Faith at the dinner table

Giovanna Eusebi is the owner of Eusebi’s Deli in Glasgow. She recently contributed an essay on the Catholic approach to food in the book Reclaiming the Piazza III.

Family

My great-grandmother came to Scotland when she was 16 in 1920. My mum came from Italy and married my father when she was 18. My mother’s background was the cucina povera, the poor farmers of Southern Italy.

I suppose it’s the first movement you think of that talks about preserving food and not being wasteful; from land to table working with the seasons. It’s very ingrained in Italian culture. Sustainability at the heart of everything.

At the table they were very mindful of how sacred food is – food is to nourish the soul. Often with fast food we become fast consumers: eating for eating’s sake. By devaluing food at the table you also devalue the people who produce it.

Our table was always about slowing things down and coming together. We try to live those values in our restaurant as well.

The pandemic

When the pandemic came, everyone was told to stay home. Well, if you didn’t have a home, where were you to go? Where is the dignity in someone having to queue up for their dinner?

We started a network with other restaurants in the city to get meals to George Square for the Kindness Homeless team, an amazing charity started by one woman to distribute food and essentials.

Sustainability

Sustainability is really important to me. Food waste is a bigger contributor to the ruination of our planet than plastics. Last year, with COP26, food waste wasn’t even on the agenda.

We joined in on a campaign called ‘Plate up for Glasgow’. We got 30 or 40 hospitality venues on board. We challenged them to make one low-waste dish and put it on their menu.

Ours was a cauliflower. We used the whole thing, the core, the leaves, we made ricotta cheese, and made a dressing. It was to highlight the problem of food waste, but it was also to bring hospitality together after the pandemic and show how we could save the money and the planet together.

God gives you something good and pure in food, and man’s greed often ruins it.

Father

My father was a meticulous cook. He would take his time and everything had to be done properly – and his sugo was legendary. We’d make it together in huge pots.

One day, in our busy wee place, uncannily no-one came in from 3-6 o’clock until we closed.

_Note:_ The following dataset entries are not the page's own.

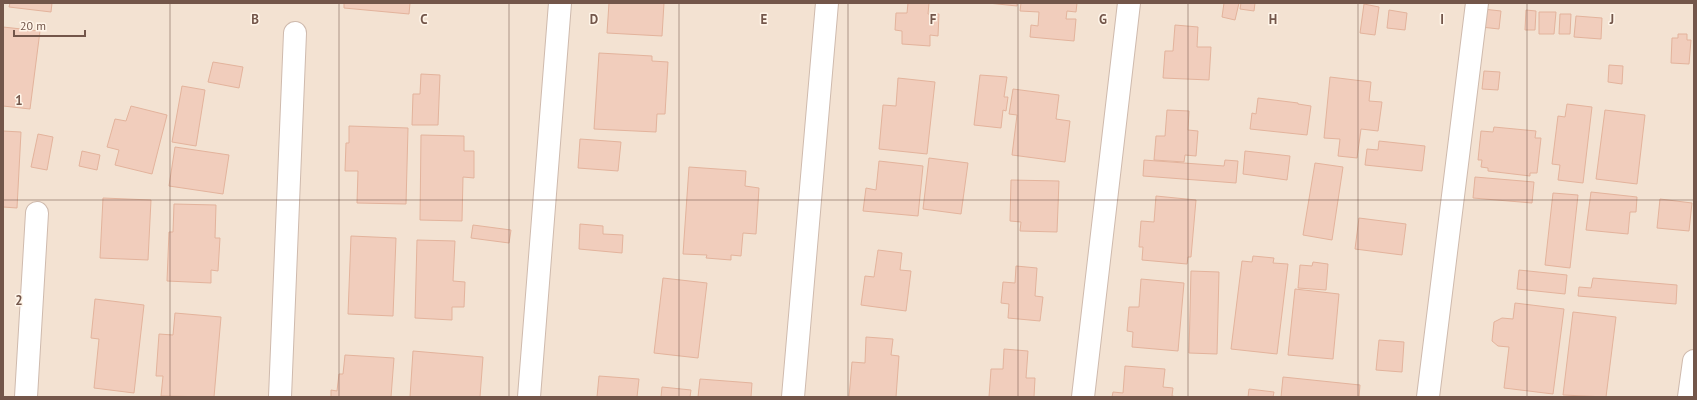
<svg xmlns="http://www.w3.org/2000/svg" width="1697" height="400" viewBox="0 0 1697 400" font-family="'PT Sans',sans-serif">
  <style>
    .residential { fill: #f3e2d2 }
    .building { fill: #f1cdbc; stroke: #e3b39c }
    .lines { fill: none; stroke-linecap: round; stroke-linejoin: round }
    .street-casing { stroke: #cfbaad; stroke-width: 24 }
    .street { stroke: #fff; stroke-width: 22 }
    .grid { fill: none; stroke: #73564a; stroke-width: 1; stroke-opacity: 0.55 }
    .grid-label { font-size: 13px; text-anchor: middle; font-weight: bold; fill: #73564a; stroke: #fff5e9; stroke-width: 3; stroke-linejoin: round; paint-order: stroke }
  </style>
  <rect width="100%" height="100%" fill="#fcf1e3"/>
  <!-- residential -->
  <path class="residential" d="M3,3H1694V397H3Z"/>
  <!-- building -->
  <path class="building" d="M10,3H52L51,12L9,7Z
    M344,3H410L409,14L344,8Z
    M609,3H664L662,36L607,33Z
    M908,3H929L928,14H939L938,36L930,35V46L902,44V31L895,30L896,13H907Z
    M988,3H1017V6Z
    M1021,3H1077L1076,12L1067,11L1066,19H1076L1074,41L1030,37L1031,25L1038,26L1039,12L1020,11Z
    M1224,3H1239L1235,20L1222,17Z
    M1241,3H1255L1254,11L1240,9Z
    M1364,4L1379,7L1375,35L1360,33Z
    M1483,9L1501,11L1499,29L1481,27Z
    M1389,10L1407,13L1405,30L1387,28Z
    M1526,10L1536,11L1535,30H1525Z
    M1539,12H1556L1554,34H1539Z
    M1560,14H1571L1570,34H1559Z
    M1576,16L1602,18L1601,39L1574,37Z
    M1175,25L1198,27L1197,47H1211L1209,80L1163,78L1165,51H1173Z
    M3,27L40,31L30,109L3,106Z
    M1678,34H1687V40H1691L1689,64L1671,63L1672,38H1678Z
    M599,53L652,56V61L668,62L665,114H657L656,132L594,129Z
    M213,62L243,67L239,88L208,82Z
    M1609,65L1623,66L1622,84L1608,82Z
    M1484,71L1500,72L1498,90L1482,89Z
    M421,74L440,75L438,125H412L413,94H420Z
    M980,75L1007,77L1004,97H1008L1006,111L1003,110L1001,128L974,125Z
    M1330,77L1371,82L1369,101L1382,102L1378,131L1361,129L1357,158L1338,156L1340,139L1324,138Z
    M898,78L935,82L927,154L879,149L883,105L896,106Z
    M182,86L205,90L196,146L172,142Z
    M1013,89L1059,95L1056,119L1070,121L1065,162L1012,155L1017,115L1009,114Z
    M1258,98L1298,103V104L1311,106L1307,135L1250,129L1252,113L1256,114Z
    M1567,104L1592,107L1583,183L1558,180L1560,165L1552,164L1558,116L1565,117Z
    M131,106L167,115L152,174L115,165L119,150L107,147L115,119L126,121Z
    M1167,110L1189,111L1188,130L1198,131L1196,156L1185,155L1184,162L1154,160L1156,136H1165Z
    M1605,110L1645,115L1637,184L1596,179Z
    M349,126L408,128L406,204L357,203L358,171H345L346,143H349Z
    M1494,127L1536,131L1535,138H1541L1537,173H1530V176L1488,171V168L1481,167L1482,160H1478L1481,131L1493,132Z
    M3,131L21,132L17,208L3,207Z
    M38,134L53,137L47,170L31,167Z
    M421,135L464,136V151H474V178L463,177L462,221L420,220Z
    M580,139L621,142L618,171L578,168Z
    M1379,141L1425,146L1422,171L1365,165L1367,149L1378,150Z
    M175,147L229,155L223,194L169,186Z
    M82,151L100,155L97,170L79,166Z
    M1245,151L1290,156L1287,180L1243,174Z
    M929,158L968,163L961,214L923,209Z
    M1144,160L1224,166L1225,160L1238,161L1236,183L1143,176Z
    M879,161L923,166L918,216L863,211L866,188L876,190Z
    M1315,163L1343,167L1332,240L1303,235Z
    M689,167L746,171L745,186L759,188L756,234L743,233L741,256L731,255V260L706,258L707,255L683,254Z
    M1475,177L1534,182L1532,203L1473,198Z
    M1011,180L1059,181L1057,232L1020,231L1021,222L1010,221Z
    M1591,192L1637,197L1636,212H1630L1628,234L1586,230Z
    M1553,193L1578,195L1570,268L1545,265Z
    M1156,196L1196,200L1191,257H1188L1187,264L1142,260L1143,247H1139L1141,221L1154,222Z
    M103,198L151,200L148,260L100,258Z
    M1660,199L1692,203L1689,231L1657,228Z
    M174,204L216,205L215,238H220L218,271L211,270V283L167,281L169,232H173Z
    M1359,218L1406,224L1402,255L1355,249Z
    M580,224L603,226V234L623,235L622,253L579,249Z
    M473,225L511,230L509,243L471,238Z
    M351,236L396,238L393,316L348,314Z
    M417,240L455,241L453,281L465,282L464,307H452V320L415,318Z
    M878,250L902,253L900,270L911,271L906,311L861,305L865,276L874,277Z
    M1253,256L1274,258L1273,263L1288,264L1277,354L1231,349L1242,261L1252,262Z
    M1313,262L1328,264L1326,290L1298,288L1300,265L1312,266Z
    M1016,266L1037,268L1035,296L1043,297L1040,321L1008,318L1009,304L1001,303L1003,282L1015,283Z
    M1519,270L1567,275L1565,294L1517,289Z
    M1191,271L1219,272L1217,354L1189,353Z
    M663,278L707,283L698,358L654,353Z
    M1593,278L1677,285L1676,304L1578,296L1579,287L1591,288Z
    M1141,279L1184,283L1178,351L1132,347L1133,332L1127,331L1129,307H1139Z
    M1295,289L1339,294L1333,359L1288,355Z
    M95,299L144,305L134,393L94,388L99,339L91,338Z
    M1515,303L1564,309L1553,394L1504,388L1509,347L1498,346L1492,341L1494,322L1502,318L1513,319Z
    M1573,312L1616,317L1606,397L1563,395Z
    M175,313L221,317L214,397L161,396L163,376H156L159,334L173,335Z
    M866,337L893,339L891,355L899,356L896,397H849L852,362L865,363Z
    M1379,340L1404,342L1402,372L1376,370Z
    M1004,349L1028,351L1026,378H1035L1034,397H989L991,369H1003Z
    M413,351L483,357L480,397H410Z
    M345,355L394,358L391,397H331V390L337,391L339,374H343Z
    M1125,366L1165,369L1163,387L1173,388L1172,396L1177,397H1112L1113,392L1123,393Z
    M599,376L639,379L637,397H597Z
    M1283,377L1360,385L1359,397H1281Z
    M700,379L752,383L751,397H698Z
    M662,387L691,390L690,397H661Z
    M1249,389L1274,392L1273,397H1248Z"/>
  <g class="lines">
    <defs>
      <path id="street" d="M26,397L37,213
        M280,397L295,33
        M529,397L560,3
        M793,397L827,3
        M1083,397L1129,3
        M1428,397L1477,3
        M1689,397L1694,361"/>
    </defs>
    <!-- street casing -->
    <use href="#street" class="street-casing"/>
    <!-- street -->
    <use href="#street" class="street"/>
  </g>
  <!-- grid -->
  <path class="grid" d="M170,3V397M339,3V397M509,3V397M679,3V397M848,3V397M1018,3V397M1188,3V397M1358,3V397M1527,3V397M3,200H1694"/>
  <g class="grid-label">
    <text x="255" y="24">B</text>
    <text x="424" y="24">C</text>
    <text x="594" y="24">D</text>
    <text x="764" y="24">E</text>
    <text x="933" y="24">F</text>
    <text x="1103" y="24">G</text>
    <text x="1273" y="24">H</text>
    <text x="1442" y="24">I</text>
    <text x="1612" y="24">J</text>
    <text x="19" y="105">1</text>
    <text x="19" y="305">2</text>
  </g>
  <!-- border -->
  <rect width="1697" height="400" fill="none" stroke="#73564a" stroke-width="8"/>
  <!-- scale -->
  <path d="M14 30v6h71v-6" fill="none" stroke="#73564a" stroke-width="2"/>
  <text x="20" y="30" font-size="12" fill="#73564a" stroke="#fff5e9" stroke-width="3" paint-order="stroke">20 m</text>
</svg>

We just spoke and chatted through life – I mapped out all the mistakes I made and he just told me how much he loved me and how proud of me he was of me. And that was it. He went for dinner with my brothers and that was the last time I saw him.

Luckily, a friend of mine had gone into the shop and took this sugo and put it in the freezer. I found it a week later and just sobbed my heart out. His cooking was a way of caring.

Memories

Hospitality was always there in my life. My parents always had shops and were always behind counters. For me, it was very vocational: you see the difference they made in people’s lives in generations of families. I’ve had the privilege of cooking important meals for people. A few years ago, a lady came in and ordered food with her family and husband.

Afterwards, she came up and told me it was their last meal together. He was dying and they wanted to have all the family together. There is an old couple who come in and they’re so in love.

But his memory is eroding. They used to come out weekly but now come out monthly. So, she cherishes every moment at that table. Being a part of precious moments in time is a privilege.

A lot of people ask: what would be your last meal? It wouldn’t be my last meal that would be important. It would be the people I was eating it with.

Reclaiming the Piazza

I think you have to see God in the ordinary. I think Faith is to be lived and celebrated. And I celebrate mine at my table.

There are some amazing chapters in that book on the arts, architecture, and music and it was nice to be included in that.

It’s all about finding God in ordinary things and for me that was cooking.